* DOCUMENT

Add a new flag, KVM_GMEM_NO_DIRECT_MAP, to KVM_CREATE_GUEST_MEMFD, which
causes KVM to remove the folios backing this guest_memfd from the direct
map after preparation/population. This flag is only exposed on
architectures that can set the direct map (the notable exception here
being ARM64 if the direct map is not set up at 4K granularity),
otherwise EOPNOTSUPP is returned.

This patch also implements infrastructure for tracking (temporary)
reinsertation of memory ranges into the direct map (more accurately: It
allows recording that specific memory ranges deviate from the default
direct map setup. Currently the default setup is always "direct map
entries removed", but it is trivial to extend this with some
"default_state_for_vm_type" mechanism to cover the pKVM usecase of
memory starting off with directe map entries present). An xarray
tracks this at page granularity, to be compatible with future
hugepages usecases that might require subranges of hugetlb folios to
have direct map entries restored. This xarray holds entries for each
page that has a direct map state deviating from the default, and holes
for all pages whose direct map state matches the default, the idea being
that these "deviations" will be rare.
kvm_gmem_folio_configure_direct_map applies the configuration stored in
the xarray to a given folio, and is called for each new gmem folio after
preparation/population.

* GIVEN INFORMATION
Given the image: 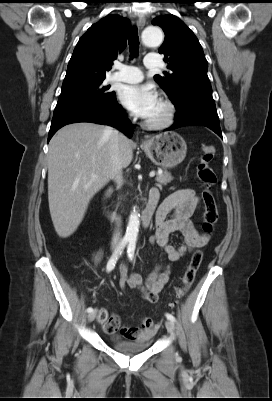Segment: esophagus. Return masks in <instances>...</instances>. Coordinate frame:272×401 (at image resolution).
<instances>
[{
  "label": "esophagus",
  "mask_w": 272,
  "mask_h": 401,
  "mask_svg": "<svg viewBox=\"0 0 272 401\" xmlns=\"http://www.w3.org/2000/svg\"><path fill=\"white\" fill-rule=\"evenodd\" d=\"M145 22H146V19H145L144 16H139V17L137 18V26H138V28H139L140 30L143 29V27H144V25H145Z\"/></svg>",
  "instance_id": "esophagus-1"
}]
</instances>
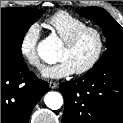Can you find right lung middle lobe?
Masks as SVG:
<instances>
[{
    "label": "right lung middle lobe",
    "instance_id": "1",
    "mask_svg": "<svg viewBox=\"0 0 123 123\" xmlns=\"http://www.w3.org/2000/svg\"><path fill=\"white\" fill-rule=\"evenodd\" d=\"M42 14V9L1 8V57L24 61L21 52L24 35Z\"/></svg>",
    "mask_w": 123,
    "mask_h": 123
}]
</instances>
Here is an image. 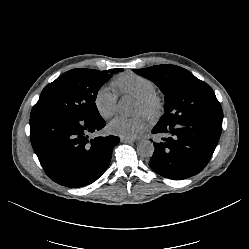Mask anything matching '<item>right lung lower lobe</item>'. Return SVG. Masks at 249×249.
Here are the masks:
<instances>
[{"label": "right lung lower lobe", "instance_id": "98d812e1", "mask_svg": "<svg viewBox=\"0 0 249 249\" xmlns=\"http://www.w3.org/2000/svg\"><path fill=\"white\" fill-rule=\"evenodd\" d=\"M105 124L103 118L82 119L67 114L31 117V143L46 174L56 183L72 188L97 180L120 142L116 136L88 139Z\"/></svg>", "mask_w": 249, "mask_h": 249}]
</instances>
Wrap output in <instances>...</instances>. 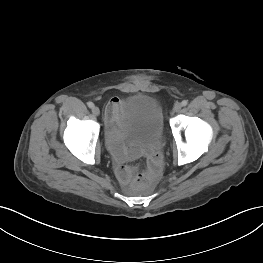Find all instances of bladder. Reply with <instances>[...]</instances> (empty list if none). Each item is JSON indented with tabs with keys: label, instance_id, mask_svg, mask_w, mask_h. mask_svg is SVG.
I'll return each mask as SVG.
<instances>
[{
	"label": "bladder",
	"instance_id": "bladder-1",
	"mask_svg": "<svg viewBox=\"0 0 263 263\" xmlns=\"http://www.w3.org/2000/svg\"><path fill=\"white\" fill-rule=\"evenodd\" d=\"M163 114L158 102L144 94L128 97L121 110L119 131L130 143L147 146L163 134Z\"/></svg>",
	"mask_w": 263,
	"mask_h": 263
}]
</instances>
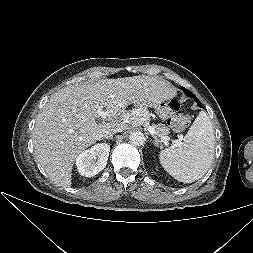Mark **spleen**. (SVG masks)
Wrapping results in <instances>:
<instances>
[{
	"instance_id": "obj_1",
	"label": "spleen",
	"mask_w": 253,
	"mask_h": 253,
	"mask_svg": "<svg viewBox=\"0 0 253 253\" xmlns=\"http://www.w3.org/2000/svg\"><path fill=\"white\" fill-rule=\"evenodd\" d=\"M214 131L206 112L201 111L184 141H176L159 154L163 168L176 180L192 183L204 176L213 161Z\"/></svg>"
}]
</instances>
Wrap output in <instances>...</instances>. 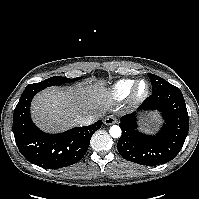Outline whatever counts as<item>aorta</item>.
Segmentation results:
<instances>
[{
	"instance_id": "obj_1",
	"label": "aorta",
	"mask_w": 199,
	"mask_h": 199,
	"mask_svg": "<svg viewBox=\"0 0 199 199\" xmlns=\"http://www.w3.org/2000/svg\"><path fill=\"white\" fill-rule=\"evenodd\" d=\"M110 136L113 138H119L121 136V128L117 125H113L109 130Z\"/></svg>"
}]
</instances>
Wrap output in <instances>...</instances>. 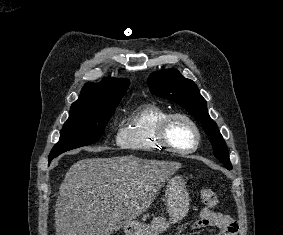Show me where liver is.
Returning a JSON list of instances; mask_svg holds the SVG:
<instances>
[{"label": "liver", "mask_w": 283, "mask_h": 235, "mask_svg": "<svg viewBox=\"0 0 283 235\" xmlns=\"http://www.w3.org/2000/svg\"><path fill=\"white\" fill-rule=\"evenodd\" d=\"M180 168L133 155L79 160L59 188L56 235H112L145 212Z\"/></svg>", "instance_id": "liver-1"}]
</instances>
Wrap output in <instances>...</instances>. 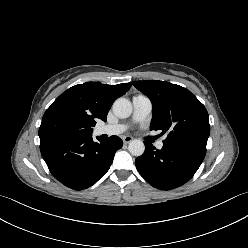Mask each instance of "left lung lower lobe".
<instances>
[{
	"label": "left lung lower lobe",
	"mask_w": 248,
	"mask_h": 248,
	"mask_svg": "<svg viewBox=\"0 0 248 248\" xmlns=\"http://www.w3.org/2000/svg\"><path fill=\"white\" fill-rule=\"evenodd\" d=\"M135 164L141 176L152 186L171 190L189 181L200 167L206 150L196 147L165 145L161 150L148 143Z\"/></svg>",
	"instance_id": "left-lung-lower-lobe-1"
}]
</instances>
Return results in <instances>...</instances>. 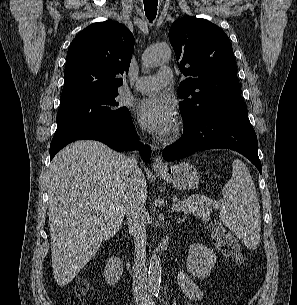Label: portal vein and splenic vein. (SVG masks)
Segmentation results:
<instances>
[{"mask_svg": "<svg viewBox=\"0 0 297 305\" xmlns=\"http://www.w3.org/2000/svg\"><path fill=\"white\" fill-rule=\"evenodd\" d=\"M189 201H190V199H189ZM183 204H185V202H176V203H174L173 205H172V209L173 210H179L180 209V207L183 205ZM215 207H217L219 204L218 203H216V202H214V203H212Z\"/></svg>", "mask_w": 297, "mask_h": 305, "instance_id": "18ae733b", "label": "portal vein and splenic vein"}]
</instances>
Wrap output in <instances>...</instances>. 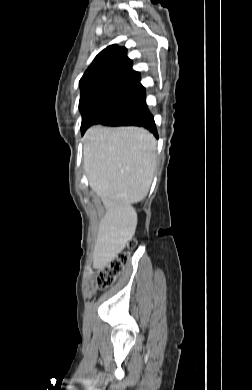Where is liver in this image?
<instances>
[{
	"label": "liver",
	"instance_id": "1",
	"mask_svg": "<svg viewBox=\"0 0 252 390\" xmlns=\"http://www.w3.org/2000/svg\"><path fill=\"white\" fill-rule=\"evenodd\" d=\"M84 167L91 189L106 209L93 251V266L103 268L134 235L131 205L143 200L156 169V140L139 127L89 128L84 135Z\"/></svg>",
	"mask_w": 252,
	"mask_h": 390
}]
</instances>
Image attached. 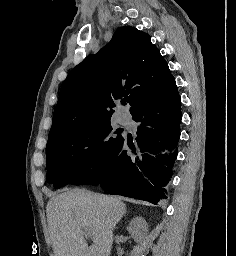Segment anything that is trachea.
Instances as JSON below:
<instances>
[{"mask_svg": "<svg viewBox=\"0 0 236 256\" xmlns=\"http://www.w3.org/2000/svg\"><path fill=\"white\" fill-rule=\"evenodd\" d=\"M126 102H128V100H126V99L121 101L122 105H126Z\"/></svg>", "mask_w": 236, "mask_h": 256, "instance_id": "trachea-1", "label": "trachea"}]
</instances>
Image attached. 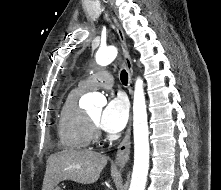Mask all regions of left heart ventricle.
<instances>
[{"label": "left heart ventricle", "instance_id": "b2bd125f", "mask_svg": "<svg viewBox=\"0 0 221 190\" xmlns=\"http://www.w3.org/2000/svg\"><path fill=\"white\" fill-rule=\"evenodd\" d=\"M101 114V109H96L91 112L90 117L97 123Z\"/></svg>", "mask_w": 221, "mask_h": 190}]
</instances>
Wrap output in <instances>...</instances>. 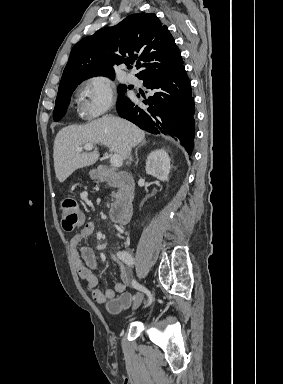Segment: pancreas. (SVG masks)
<instances>
[{
    "label": "pancreas",
    "mask_w": 283,
    "mask_h": 384,
    "mask_svg": "<svg viewBox=\"0 0 283 384\" xmlns=\"http://www.w3.org/2000/svg\"><path fill=\"white\" fill-rule=\"evenodd\" d=\"M115 174V170H107L106 180H100V182H107L108 178H114ZM113 188H117V186H113ZM112 198H119V190L116 194L112 192ZM111 206H113V204H111Z\"/></svg>",
    "instance_id": "obj_1"
}]
</instances>
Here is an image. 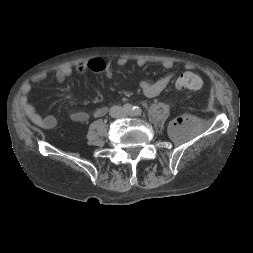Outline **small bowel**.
I'll use <instances>...</instances> for the list:
<instances>
[{
    "instance_id": "obj_1",
    "label": "small bowel",
    "mask_w": 253,
    "mask_h": 253,
    "mask_svg": "<svg viewBox=\"0 0 253 253\" xmlns=\"http://www.w3.org/2000/svg\"><path fill=\"white\" fill-rule=\"evenodd\" d=\"M89 62H78L74 69L71 66H64L58 69L55 73V79L58 82L65 81L75 70L78 73H85L86 71L90 70L88 66ZM116 65L124 66L128 63V59L125 57H120L115 61ZM138 66H144L146 64V60L144 58H139L136 61ZM161 65L165 69H172L173 62L171 60H163ZM190 68V66H188ZM106 76L112 77V68L110 65H107ZM176 74L171 72L163 75L159 79L155 81H143L140 84L141 90L143 93L149 97L153 98L162 93V91L172 82L174 81ZM45 79V74H39L33 78L35 83L41 82ZM32 87L30 84H26L22 89V95L20 98L21 107L26 115V117L36 126L49 130L56 126L57 120L53 115H42L40 114L35 106L30 102L29 95L31 93ZM107 113V108L104 106L96 108L93 112L89 113L82 110L73 111L70 114V118L74 122H86L90 118H101Z\"/></svg>"
}]
</instances>
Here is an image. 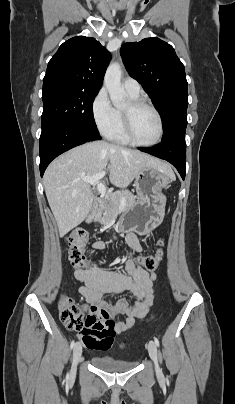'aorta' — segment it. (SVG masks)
Returning <instances> with one entry per match:
<instances>
[{"mask_svg": "<svg viewBox=\"0 0 235 404\" xmlns=\"http://www.w3.org/2000/svg\"><path fill=\"white\" fill-rule=\"evenodd\" d=\"M122 70L119 63H111L105 73L104 85L109 93L113 105L120 108L125 105V91L121 86Z\"/></svg>", "mask_w": 235, "mask_h": 404, "instance_id": "aorta-1", "label": "aorta"}]
</instances>
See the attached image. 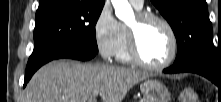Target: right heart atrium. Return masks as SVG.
I'll return each instance as SVG.
<instances>
[{
  "label": "right heart atrium",
  "mask_w": 221,
  "mask_h": 102,
  "mask_svg": "<svg viewBox=\"0 0 221 102\" xmlns=\"http://www.w3.org/2000/svg\"><path fill=\"white\" fill-rule=\"evenodd\" d=\"M93 35L102 57L109 59L117 54L123 39V30L108 6H104L98 13L93 25Z\"/></svg>",
  "instance_id": "1"
}]
</instances>
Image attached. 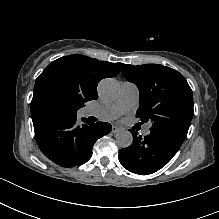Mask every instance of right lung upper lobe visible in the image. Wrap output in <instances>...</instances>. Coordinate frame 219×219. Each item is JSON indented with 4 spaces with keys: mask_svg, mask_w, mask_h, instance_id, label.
<instances>
[{
    "mask_svg": "<svg viewBox=\"0 0 219 219\" xmlns=\"http://www.w3.org/2000/svg\"><path fill=\"white\" fill-rule=\"evenodd\" d=\"M122 67V63L99 61L80 54L54 60L36 80L30 105L31 113L39 111L38 99L50 86H60L69 90L84 106L85 102L98 98L99 81L116 76Z\"/></svg>",
    "mask_w": 219,
    "mask_h": 219,
    "instance_id": "1",
    "label": "right lung upper lobe"
}]
</instances>
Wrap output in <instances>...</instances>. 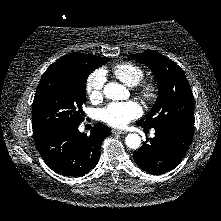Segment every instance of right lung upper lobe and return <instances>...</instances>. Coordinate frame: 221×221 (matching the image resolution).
I'll list each match as a JSON object with an SVG mask.
<instances>
[{
  "label": "right lung upper lobe",
  "mask_w": 221,
  "mask_h": 221,
  "mask_svg": "<svg viewBox=\"0 0 221 221\" xmlns=\"http://www.w3.org/2000/svg\"><path fill=\"white\" fill-rule=\"evenodd\" d=\"M104 57H97L92 55H87L79 52H74L67 54L66 56L60 58L58 61L49 66V70L60 69V68H78L84 64L96 65L101 62Z\"/></svg>",
  "instance_id": "1"
}]
</instances>
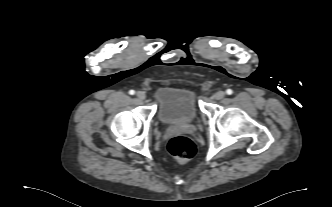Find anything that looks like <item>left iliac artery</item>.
I'll return each mask as SVG.
<instances>
[{"label": "left iliac artery", "mask_w": 332, "mask_h": 207, "mask_svg": "<svg viewBox=\"0 0 332 207\" xmlns=\"http://www.w3.org/2000/svg\"><path fill=\"white\" fill-rule=\"evenodd\" d=\"M226 93H227L228 95H231V94L233 93V91H232L231 89H227V90H226Z\"/></svg>", "instance_id": "44dca946"}]
</instances>
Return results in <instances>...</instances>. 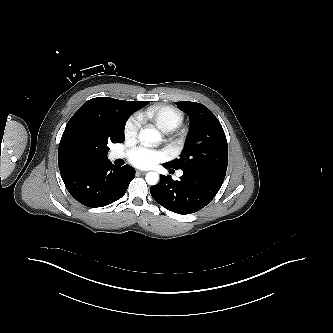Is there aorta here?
I'll return each mask as SVG.
<instances>
[{"label":"aorta","instance_id":"obj_1","mask_svg":"<svg viewBox=\"0 0 333 333\" xmlns=\"http://www.w3.org/2000/svg\"><path fill=\"white\" fill-rule=\"evenodd\" d=\"M138 138L146 144L158 143L162 139L160 132L156 129H143L140 131ZM145 179L149 185H155L159 181V175L156 172H148Z\"/></svg>","mask_w":333,"mask_h":333}]
</instances>
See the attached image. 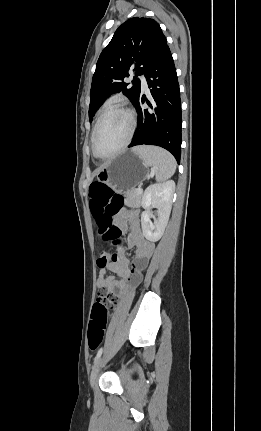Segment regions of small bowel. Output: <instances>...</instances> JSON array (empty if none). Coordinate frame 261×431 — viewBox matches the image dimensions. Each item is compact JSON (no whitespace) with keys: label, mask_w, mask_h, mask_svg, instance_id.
<instances>
[{"label":"small bowel","mask_w":261,"mask_h":431,"mask_svg":"<svg viewBox=\"0 0 261 431\" xmlns=\"http://www.w3.org/2000/svg\"><path fill=\"white\" fill-rule=\"evenodd\" d=\"M118 222L121 229L129 228L126 238V244L129 248H135V256L132 267H129V261L123 253L122 245L117 246L118 260L108 261L100 267L97 285L115 297H123L129 282H137L140 279L141 272L147 267L151 259L155 245L153 242L146 240L141 232L138 211L125 209L120 212ZM107 271H111L119 278L108 276Z\"/></svg>","instance_id":"c3829d8e"}]
</instances>
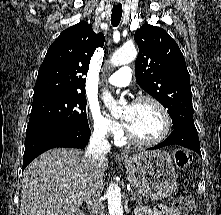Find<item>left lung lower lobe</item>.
<instances>
[{
  "label": "left lung lower lobe",
  "instance_id": "obj_1",
  "mask_svg": "<svg viewBox=\"0 0 221 215\" xmlns=\"http://www.w3.org/2000/svg\"><path fill=\"white\" fill-rule=\"evenodd\" d=\"M181 145L191 149L201 155L198 132L196 128H176L160 144L150 148L151 150L159 149L168 145Z\"/></svg>",
  "mask_w": 221,
  "mask_h": 215
}]
</instances>
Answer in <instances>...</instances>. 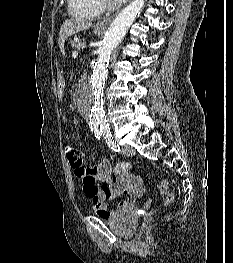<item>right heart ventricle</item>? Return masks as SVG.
I'll return each mask as SVG.
<instances>
[{
  "label": "right heart ventricle",
  "mask_w": 233,
  "mask_h": 263,
  "mask_svg": "<svg viewBox=\"0 0 233 263\" xmlns=\"http://www.w3.org/2000/svg\"><path fill=\"white\" fill-rule=\"evenodd\" d=\"M68 4L73 16L87 20L96 18L102 10L99 0H69Z\"/></svg>",
  "instance_id": "1"
}]
</instances>
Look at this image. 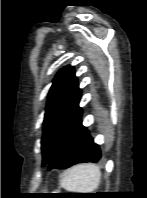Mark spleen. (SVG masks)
<instances>
[{
	"label": "spleen",
	"instance_id": "spleen-1",
	"mask_svg": "<svg viewBox=\"0 0 147 198\" xmlns=\"http://www.w3.org/2000/svg\"><path fill=\"white\" fill-rule=\"evenodd\" d=\"M101 172L95 164L76 165L61 178V186L73 193H92L100 183Z\"/></svg>",
	"mask_w": 147,
	"mask_h": 198
}]
</instances>
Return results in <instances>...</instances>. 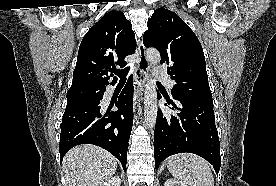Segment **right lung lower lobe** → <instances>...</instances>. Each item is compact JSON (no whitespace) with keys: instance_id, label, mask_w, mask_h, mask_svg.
<instances>
[{"instance_id":"98d812e1","label":"right lung lower lobe","mask_w":276,"mask_h":186,"mask_svg":"<svg viewBox=\"0 0 276 186\" xmlns=\"http://www.w3.org/2000/svg\"><path fill=\"white\" fill-rule=\"evenodd\" d=\"M102 97L76 105L66 106L61 123L60 162L74 146L94 144L114 155L126 171L128 141L133 125V76L112 105L118 110L102 113Z\"/></svg>"}]
</instances>
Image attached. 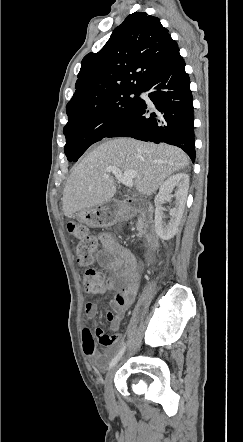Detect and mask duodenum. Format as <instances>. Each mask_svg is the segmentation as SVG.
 <instances>
[{"mask_svg": "<svg viewBox=\"0 0 243 442\" xmlns=\"http://www.w3.org/2000/svg\"><path fill=\"white\" fill-rule=\"evenodd\" d=\"M143 205H144L143 203L137 202L136 200H134L132 198H127L122 201L121 209L122 210L125 209L129 212L138 211L143 214L142 218L140 219V226H141L144 238L146 239V241L149 244L152 245V244H154V242L156 240L155 230L153 227L152 220L147 216V209L142 208Z\"/></svg>", "mask_w": 243, "mask_h": 442, "instance_id": "duodenum-1", "label": "duodenum"}]
</instances>
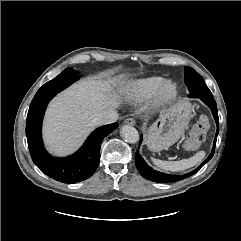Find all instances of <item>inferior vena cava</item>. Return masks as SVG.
Wrapping results in <instances>:
<instances>
[{
    "label": "inferior vena cava",
    "mask_w": 241,
    "mask_h": 241,
    "mask_svg": "<svg viewBox=\"0 0 241 241\" xmlns=\"http://www.w3.org/2000/svg\"><path fill=\"white\" fill-rule=\"evenodd\" d=\"M118 114L114 110L105 111L93 119L96 126L111 124L117 121Z\"/></svg>",
    "instance_id": "obj_1"
}]
</instances>
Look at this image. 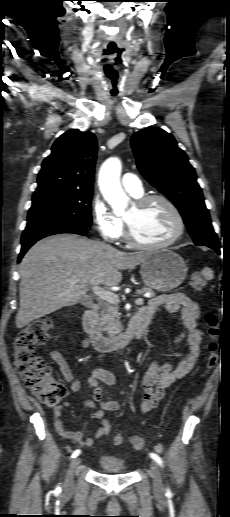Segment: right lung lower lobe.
I'll return each mask as SVG.
<instances>
[{
	"label": "right lung lower lobe",
	"instance_id": "98d812e1",
	"mask_svg": "<svg viewBox=\"0 0 230 517\" xmlns=\"http://www.w3.org/2000/svg\"><path fill=\"white\" fill-rule=\"evenodd\" d=\"M87 229L88 227L70 224L67 222H50L26 227L21 238L22 247L18 257V262L21 261L23 255L35 242L44 237L60 233L85 235L88 232Z\"/></svg>",
	"mask_w": 230,
	"mask_h": 517
}]
</instances>
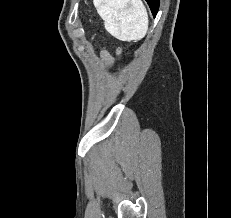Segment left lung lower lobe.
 <instances>
[{
	"label": "left lung lower lobe",
	"instance_id": "left-lung-lower-lobe-1",
	"mask_svg": "<svg viewBox=\"0 0 231 218\" xmlns=\"http://www.w3.org/2000/svg\"><path fill=\"white\" fill-rule=\"evenodd\" d=\"M146 1L148 2V5L150 6L153 16L155 17L158 12V8H159V0H146Z\"/></svg>",
	"mask_w": 231,
	"mask_h": 218
}]
</instances>
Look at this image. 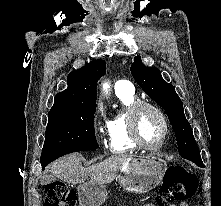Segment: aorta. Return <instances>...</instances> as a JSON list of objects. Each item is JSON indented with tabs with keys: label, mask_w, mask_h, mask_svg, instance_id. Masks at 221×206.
<instances>
[{
	"label": "aorta",
	"mask_w": 221,
	"mask_h": 206,
	"mask_svg": "<svg viewBox=\"0 0 221 206\" xmlns=\"http://www.w3.org/2000/svg\"><path fill=\"white\" fill-rule=\"evenodd\" d=\"M102 87H103V91L107 94L108 91H109V84H108V83H104V84L102 85Z\"/></svg>",
	"instance_id": "762f6f07"
}]
</instances>
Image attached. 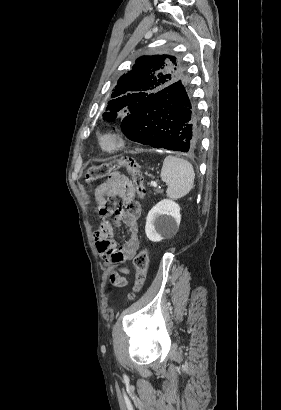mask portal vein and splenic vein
Returning a JSON list of instances; mask_svg holds the SVG:
<instances>
[{"label": "portal vein and splenic vein", "instance_id": "1", "mask_svg": "<svg viewBox=\"0 0 281 410\" xmlns=\"http://www.w3.org/2000/svg\"><path fill=\"white\" fill-rule=\"evenodd\" d=\"M151 186H153V187H157V183L155 182V181H151Z\"/></svg>", "mask_w": 281, "mask_h": 410}]
</instances>
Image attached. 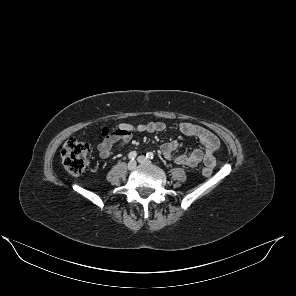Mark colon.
I'll list each match as a JSON object with an SVG mask.
<instances>
[{
	"mask_svg": "<svg viewBox=\"0 0 296 296\" xmlns=\"http://www.w3.org/2000/svg\"><path fill=\"white\" fill-rule=\"evenodd\" d=\"M90 153L91 147L88 143L70 138L61 151L64 168L71 175H80L88 164ZM212 172L213 167L210 165H205L202 169L205 176H210Z\"/></svg>",
	"mask_w": 296,
	"mask_h": 296,
	"instance_id": "colon-1",
	"label": "colon"
}]
</instances>
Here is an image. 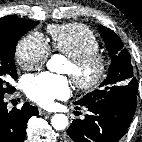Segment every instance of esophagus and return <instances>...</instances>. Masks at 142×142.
<instances>
[{"label": "esophagus", "instance_id": "34e87169", "mask_svg": "<svg viewBox=\"0 0 142 142\" xmlns=\"http://www.w3.org/2000/svg\"><path fill=\"white\" fill-rule=\"evenodd\" d=\"M39 114H40V115H50L51 113L48 112V111H45V110L40 109V110H39Z\"/></svg>", "mask_w": 142, "mask_h": 142}]
</instances>
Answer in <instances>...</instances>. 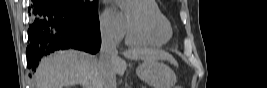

* DO THIS
Please copy the guest_memfd patch description word for word, starting with "Add a new flag, KVM_GMEM_NO_DIRECT_MAP, to" and going on through "for tracking (temporary)".

* FINISHED EXERCISE
Add a new flag, KVM_GMEM_NO_DIRECT_MAP, to KVM_CREATE_GUEST_MEMFD, which
causes KVM to remove the folios backing this guest_memfd from the direct
map after preparation/population. This flag is only exposed on
architectures that can set the direct map (the notable exception here
being ARM64 if the direct map is not set up at 4K granularity),
otherwise EOPNOTSUPP is returned.

This patch also implements infrastructure for tracking (temporary)